**EXCERTO ESCOLHIDO**
>>>>

Aviação TAP promete política de prémios “mais transparente” após “mal entendido”

TAP promete política de prémios “mais transparente” após “mal entendido”

A TAP vai criar um comité comité de recursos humanos para “melhorar a articulação”da empresa no que diz respeito ao pagamento de prémios aos trabalhadores. Quanto à polémica dos últimos dias, refere que partiu de um “mal entendido”.
TAP promete política de prémios “mais transparente” após “mal entendido”
Miguel Frasquilho é o presidente do conselho de administração da TAP
Duarte Roriz/Cofina
Nuno Carregueiro 08 de junho de 2019 às 20:55

Depois da quebra de confiança demonstrada pelo Governo devido ao pagamento de prémios a trabalhadores, a comissão executiva da TAP prometeu ontem incluir mais trabalhadores na política de pagamentos de bónus e hoje o conselho de administração diz que tudo não passou de um "mal entendido" e acrescenta que vai tomar medidas para que esta seja mais transparente.

 

"O Ministério das Infraestruturas e da Habitação, os administradores nomeados pelo Estado e a Comissão Executiva da TAP chegaram hoje a um entendimento que permitirá tornar a política de distribuição de prémios da empresa mais transparente", refere um comunicado emitido pelo Governo onde é partilhado um comunicado do conselho de administração da TAP.

<<<<

**ENTRADAS DA LISTA**
>>>>

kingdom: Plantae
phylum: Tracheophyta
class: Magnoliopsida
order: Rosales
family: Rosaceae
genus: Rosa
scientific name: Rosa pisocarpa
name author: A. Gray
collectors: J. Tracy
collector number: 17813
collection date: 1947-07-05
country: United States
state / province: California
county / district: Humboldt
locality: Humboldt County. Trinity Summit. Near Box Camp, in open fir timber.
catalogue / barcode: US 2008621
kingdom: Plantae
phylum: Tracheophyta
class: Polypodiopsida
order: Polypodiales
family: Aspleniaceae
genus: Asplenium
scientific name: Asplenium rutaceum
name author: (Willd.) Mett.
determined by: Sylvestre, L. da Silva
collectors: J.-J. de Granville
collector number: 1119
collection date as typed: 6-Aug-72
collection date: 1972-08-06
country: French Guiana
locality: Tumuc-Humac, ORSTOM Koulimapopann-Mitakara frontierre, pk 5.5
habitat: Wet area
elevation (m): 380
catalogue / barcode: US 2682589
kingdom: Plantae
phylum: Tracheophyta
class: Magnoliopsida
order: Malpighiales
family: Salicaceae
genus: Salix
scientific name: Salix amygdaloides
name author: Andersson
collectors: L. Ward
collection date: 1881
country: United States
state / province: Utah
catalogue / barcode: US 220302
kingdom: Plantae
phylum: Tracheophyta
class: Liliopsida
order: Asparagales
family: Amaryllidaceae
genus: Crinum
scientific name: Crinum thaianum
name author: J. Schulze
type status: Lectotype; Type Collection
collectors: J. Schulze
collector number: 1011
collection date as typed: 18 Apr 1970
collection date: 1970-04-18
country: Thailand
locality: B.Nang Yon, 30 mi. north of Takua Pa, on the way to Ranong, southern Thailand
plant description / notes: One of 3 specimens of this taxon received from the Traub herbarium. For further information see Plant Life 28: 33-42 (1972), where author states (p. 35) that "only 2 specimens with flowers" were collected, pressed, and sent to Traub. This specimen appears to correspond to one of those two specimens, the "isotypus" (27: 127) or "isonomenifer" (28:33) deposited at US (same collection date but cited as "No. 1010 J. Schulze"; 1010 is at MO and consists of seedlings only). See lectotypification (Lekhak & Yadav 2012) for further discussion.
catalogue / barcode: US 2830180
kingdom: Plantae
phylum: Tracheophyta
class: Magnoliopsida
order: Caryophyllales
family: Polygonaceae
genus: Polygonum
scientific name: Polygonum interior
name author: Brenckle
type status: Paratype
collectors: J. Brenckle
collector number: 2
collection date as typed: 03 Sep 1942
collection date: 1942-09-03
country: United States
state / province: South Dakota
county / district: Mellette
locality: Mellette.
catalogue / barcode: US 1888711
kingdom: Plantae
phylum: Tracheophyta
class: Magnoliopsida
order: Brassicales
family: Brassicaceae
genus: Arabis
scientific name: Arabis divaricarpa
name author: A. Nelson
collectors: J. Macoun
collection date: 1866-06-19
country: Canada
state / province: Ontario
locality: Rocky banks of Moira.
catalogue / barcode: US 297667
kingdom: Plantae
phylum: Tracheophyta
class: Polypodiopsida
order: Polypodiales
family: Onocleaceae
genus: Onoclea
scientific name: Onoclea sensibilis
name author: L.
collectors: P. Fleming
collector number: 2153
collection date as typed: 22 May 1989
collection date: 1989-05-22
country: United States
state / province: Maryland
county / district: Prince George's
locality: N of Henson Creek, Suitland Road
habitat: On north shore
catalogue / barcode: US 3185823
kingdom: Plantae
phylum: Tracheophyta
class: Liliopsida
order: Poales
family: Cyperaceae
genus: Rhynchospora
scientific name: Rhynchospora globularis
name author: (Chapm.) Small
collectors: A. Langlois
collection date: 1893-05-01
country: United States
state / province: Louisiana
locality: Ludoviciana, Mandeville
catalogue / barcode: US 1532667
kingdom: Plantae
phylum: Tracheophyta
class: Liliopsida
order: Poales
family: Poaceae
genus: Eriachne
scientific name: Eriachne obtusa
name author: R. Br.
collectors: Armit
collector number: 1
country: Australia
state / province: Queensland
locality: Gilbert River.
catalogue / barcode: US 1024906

<<<<

**PERGUNTAS DE ESTUDO**
1/ Responde a estas perguntas sobre o excerto da TAP:
(a) Que comité vai a TAP criar?
(b) Quem é o presidente do conselho de administração da TAP?
(c) Segundo o conselho de administração, de que partiu a polémica dos últimos dias?
2/ Continua o excerto da TAP a partir da última frase apresentada.
Não é preciso consultar as linhas.

**AS TUAS RESPOSTAS**
1/
(a) Um comité de recursos humanos.
(b) Miguel Frasquilho.
(c) De um "mal entendido".

2/
O comunicado de ontem tinha sido emitido pela comissão executiva, onde não marcam presença os administradores nomeados pelo Estado, que têm funções não executivas. Nesse comunicado a gestão "promete reforçar o programa que permite a atribuição de prémios na transportadora, para "abranger mais trabalhadores".   

 

O comunicado emitido este sábado, o conselho de administração liderado por Miguel Frasquilho detalha as medidas que vão ser adotadas para que a política de prémios que gerou polémica nos últimos dias seja mais transparente.

 

"O Conselho de Administração entende que é necessário melhorar a articulação" relativamente ao pagamento de prémios aos trabalhadores, "pelo que, na sequência de sugestão formulada pela Comissão Executiva para reforço do modelo de governo da TAP, SGPS, SA, promoverá a criação no seio do Conselho de Administração de um Comité de Recursos Humanos que será presidido pelo Presidente da Comissão Executiva e com atribuições e competências similares às Comissões de Estratégia e de Auditoria e Matérias Financeiras já existentes".

 

Além disso, a "Comissão Executiva assume o compromisso de apresentar de forma destacada na proposta de orçamento anual o montante total máximo dos prémios a serem distribuídos em cada ano".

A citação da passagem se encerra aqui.